The would-be populist apparently needs the soul of Wall Street to deliver his campaign promises. Only ill-defined economic goals are coming out of the same presidential mouth that thinks there are fine people among the country’s white nationalists.
At the same time that Cohn seems to be staying in, Stephen K. Bannon, who is credited for work at Breitbart News that gave hope to the alt-right and goals of America First, is out. And Bannon is said to be gunning at Cohn personally, and White House foes generally, as he returns to Breitbart this week.
When Bannon’s ouster was made public, traders at the New York Stock Exchange “literally cheered,” according to CNBC. That may have been a reflection of Bannon’s desires for American isolationism, not a popular Wall Street theme. For sure, Bannon and Cohn have been enemies within the White House.
So, in the face of all of this, the Dow average and the S&P 500 slumped. Gold, a traditional safe haven trade, climbed as investors pulled into safety assets.
I’m looking to how the market opens this morning to see whether any of these oddball events will continue to roil the markets. So far, at least, the White House has denied that Cohn is leaving or that any talk about support for white supremacist thinking is aimed at Wall Street. The President has moved on, as usual, now to prepare for an announcement of policy and tactics in Afghanistan.
Still, no one would accuse Wall Street of a surfeit patience. The jitteriness among business leaders reflects fears that a Cohn departure would stifle some of the administration’s business-friendly ideas, according to Business Insider.
“I don’t want to be an alarmist, but there is a lot of faith that he is going to help carry through the tax reform that people are looking for,” Yale School of Management’s Jeffrey Sonnenfeld told CNBC.”I think if he steps away, it would crash markets.”
It’s hardly an endorsement for Making America Great again.
Since last November, stocks rallied as investors considered the possibility of deregulation, fiscal stimulus, and tax cuts that would come with a Trump victory and a Republican majority. Russia scandals, ethics questions, questionable personnel conflicts aside, the economic push has continued to historically high levels.
Still the failures of legislation, the continuing Russia investigations and now apparent endorsement of racist language has created market uneasiness.

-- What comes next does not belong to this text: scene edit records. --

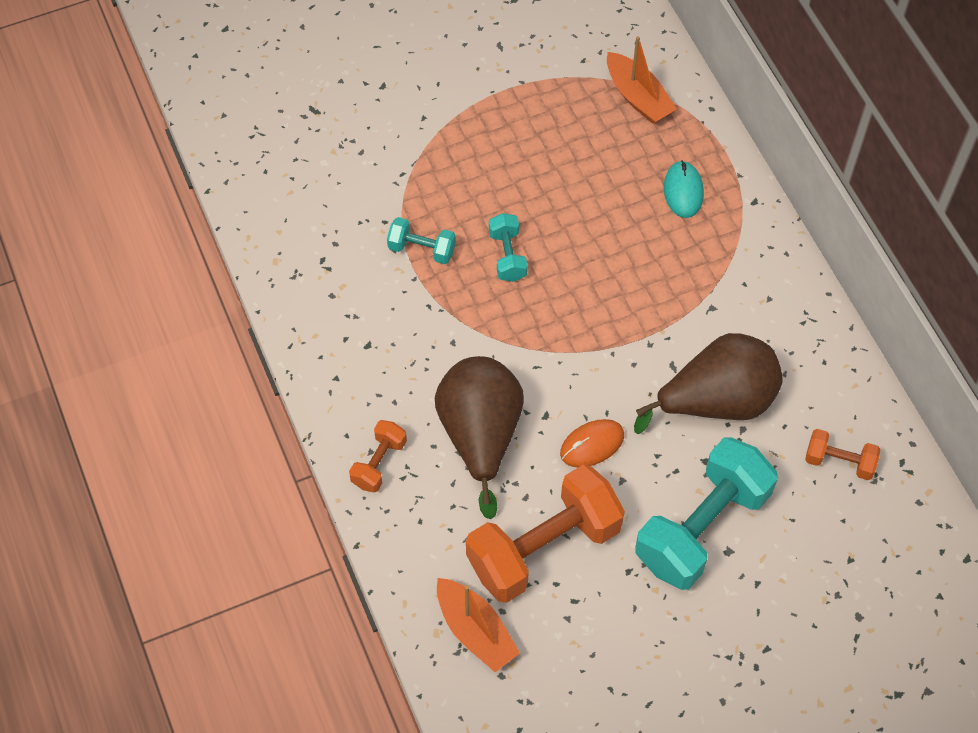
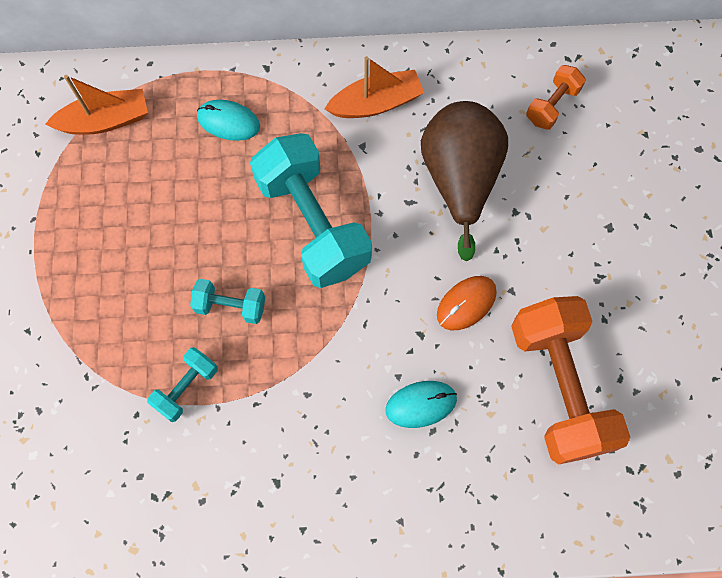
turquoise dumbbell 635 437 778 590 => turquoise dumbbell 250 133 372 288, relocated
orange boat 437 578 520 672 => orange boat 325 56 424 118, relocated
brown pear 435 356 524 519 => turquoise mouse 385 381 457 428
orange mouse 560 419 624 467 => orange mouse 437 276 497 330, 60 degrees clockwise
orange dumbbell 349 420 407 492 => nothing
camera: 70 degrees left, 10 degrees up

“The biggest disappointment of 2017 has been Washington DC. Hopes for transformative fiscal action have been dashed by the inability to find legislative consensus, despite single-party control of both Congress and the presidency,” a Morgan Stanley team led by strategist Andrew Sheets wrote in April, even before failure of the health care bill.
Several months later, the general business support for Mr. Trump appears to have somewhat cooled. In the last week, the decision by Merck CEO Kenneth Frazier to resign from the president’s manufacturing council started an exodus of business partners and led to the eventual disbanding of two panels mostly made up of business leaders.
Against this backdrop, early Cohn exit could be enough to break the market’s confidence in the Trump administration’s ability to pass pro-business agenda, Jaret Seiberg, an analyst at Cowen Washington Research Group, told CNBC.
That the President needs a Goldman Sachs guy to be credible is not good; that the Goldman Sachs guy keeps his own mouth shut as talk of neo-Nazis comes out of the President’s mouth is worse; that Cohn’s political enemy is stronger out of the White House than in is just bizarre; and that fact that profits outscore American values is just sad. On top of all of this, the actual White House policies under discussion won’t help most of us in any case.